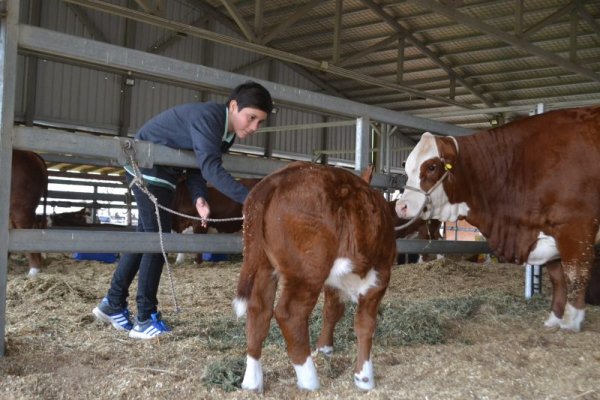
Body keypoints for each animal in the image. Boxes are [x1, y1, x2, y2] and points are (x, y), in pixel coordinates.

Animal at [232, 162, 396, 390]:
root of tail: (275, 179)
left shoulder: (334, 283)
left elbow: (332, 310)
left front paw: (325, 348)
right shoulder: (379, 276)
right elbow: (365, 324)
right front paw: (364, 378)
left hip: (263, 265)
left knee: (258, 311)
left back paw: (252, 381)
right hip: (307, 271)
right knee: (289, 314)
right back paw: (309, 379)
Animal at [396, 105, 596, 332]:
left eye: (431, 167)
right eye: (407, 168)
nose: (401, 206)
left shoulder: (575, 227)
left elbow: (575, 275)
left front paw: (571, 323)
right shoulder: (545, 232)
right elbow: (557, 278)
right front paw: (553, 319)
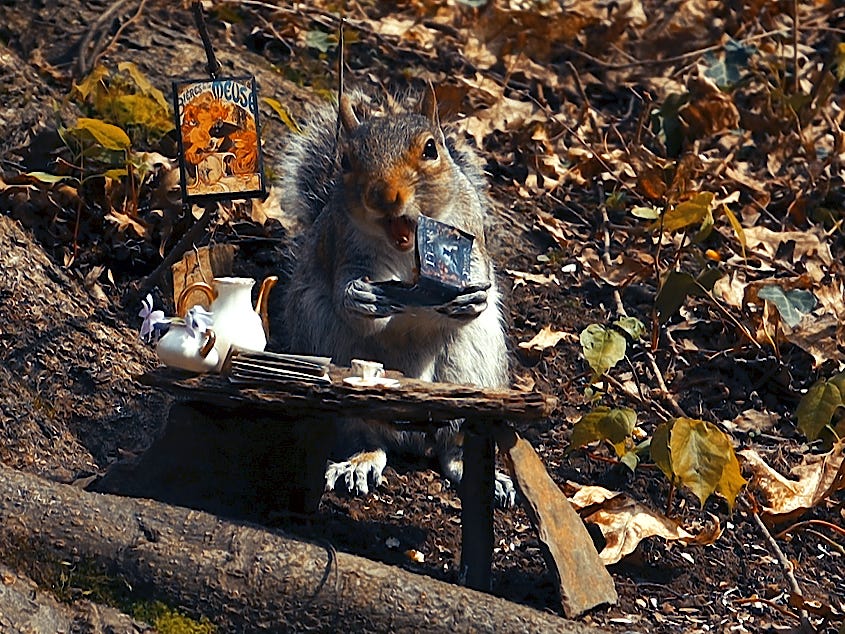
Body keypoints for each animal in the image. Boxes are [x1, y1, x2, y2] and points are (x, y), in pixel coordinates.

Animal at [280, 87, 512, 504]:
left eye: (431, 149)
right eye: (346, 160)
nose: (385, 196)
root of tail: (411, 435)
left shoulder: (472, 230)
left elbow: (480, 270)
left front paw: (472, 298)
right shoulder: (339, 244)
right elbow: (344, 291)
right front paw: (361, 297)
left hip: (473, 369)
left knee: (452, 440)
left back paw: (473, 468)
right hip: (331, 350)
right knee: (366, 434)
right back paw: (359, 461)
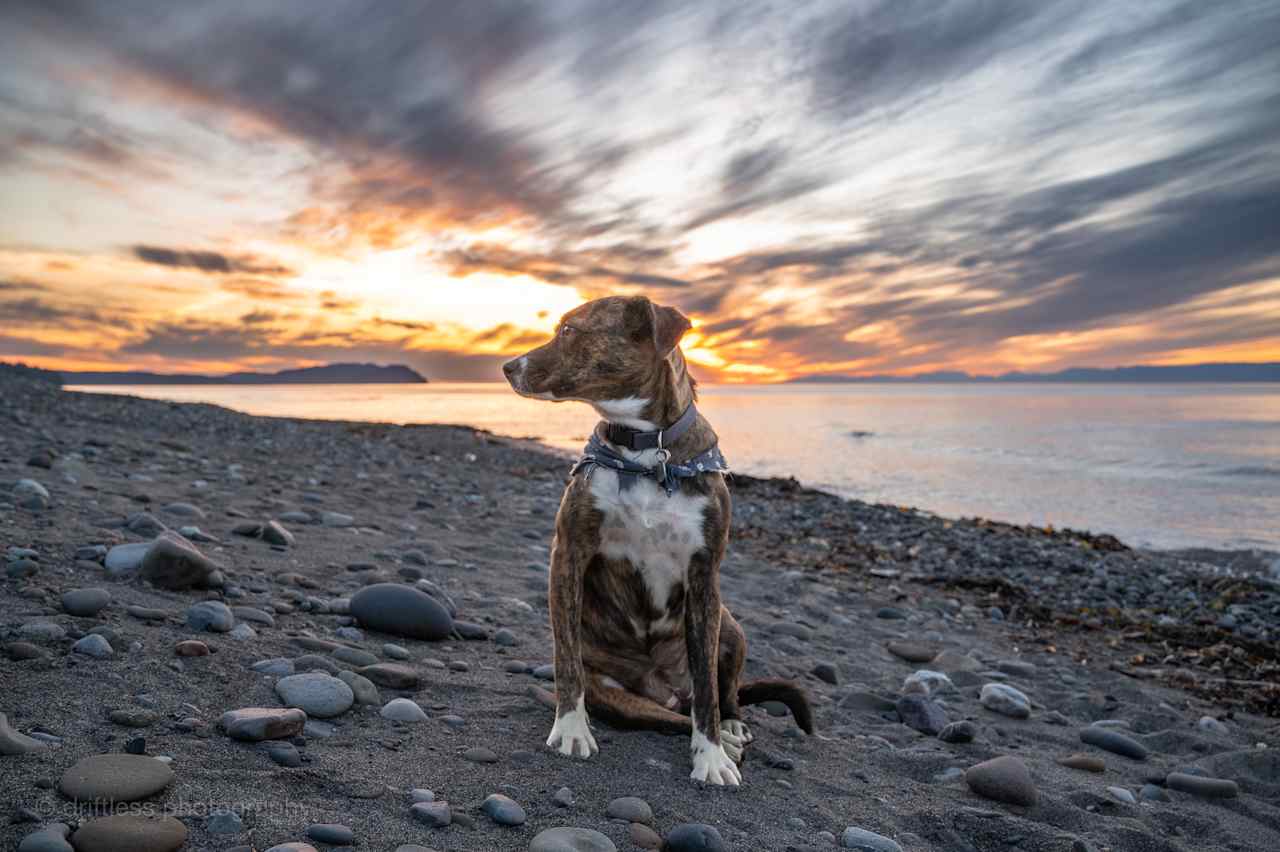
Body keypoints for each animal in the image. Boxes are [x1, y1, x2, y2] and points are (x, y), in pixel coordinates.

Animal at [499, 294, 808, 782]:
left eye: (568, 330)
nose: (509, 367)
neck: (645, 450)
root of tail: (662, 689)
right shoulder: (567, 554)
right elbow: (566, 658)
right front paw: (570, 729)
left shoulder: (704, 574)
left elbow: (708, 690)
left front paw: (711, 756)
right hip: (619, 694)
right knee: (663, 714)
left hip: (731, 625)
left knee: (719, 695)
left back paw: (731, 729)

====================

• Task to carry out:
Could you repeat exactly the lines from the first one of the records above through the line containing "right front paw: (553, 319)", leaving out any pictures?

• Response area:
Body keypoints for each animal in the image. Boxes are [x1, y1, x2, y2] and points are (x, y), in pixel coordinates.

Animal at [232, 162, 396, 390]:
root of tail: (275, 179)
left shoulder: (334, 283)
left elbow: (332, 310)
left front paw: (325, 348)
right shoulder: (379, 276)
right elbow: (365, 324)
right front paw: (364, 378)
left hip: (263, 265)
left knee: (258, 311)
left back paw: (252, 381)
right hip: (307, 271)
right knee: (289, 314)
right back paw: (309, 379)
Animal at [396, 105, 596, 332]:
left eye: (431, 167)
right eye: (407, 168)
nose: (401, 206)
left shoulder: (575, 227)
left elbow: (575, 275)
left front paw: (571, 323)
right shoulder: (545, 232)
right elbow: (557, 278)
right front paw: (553, 319)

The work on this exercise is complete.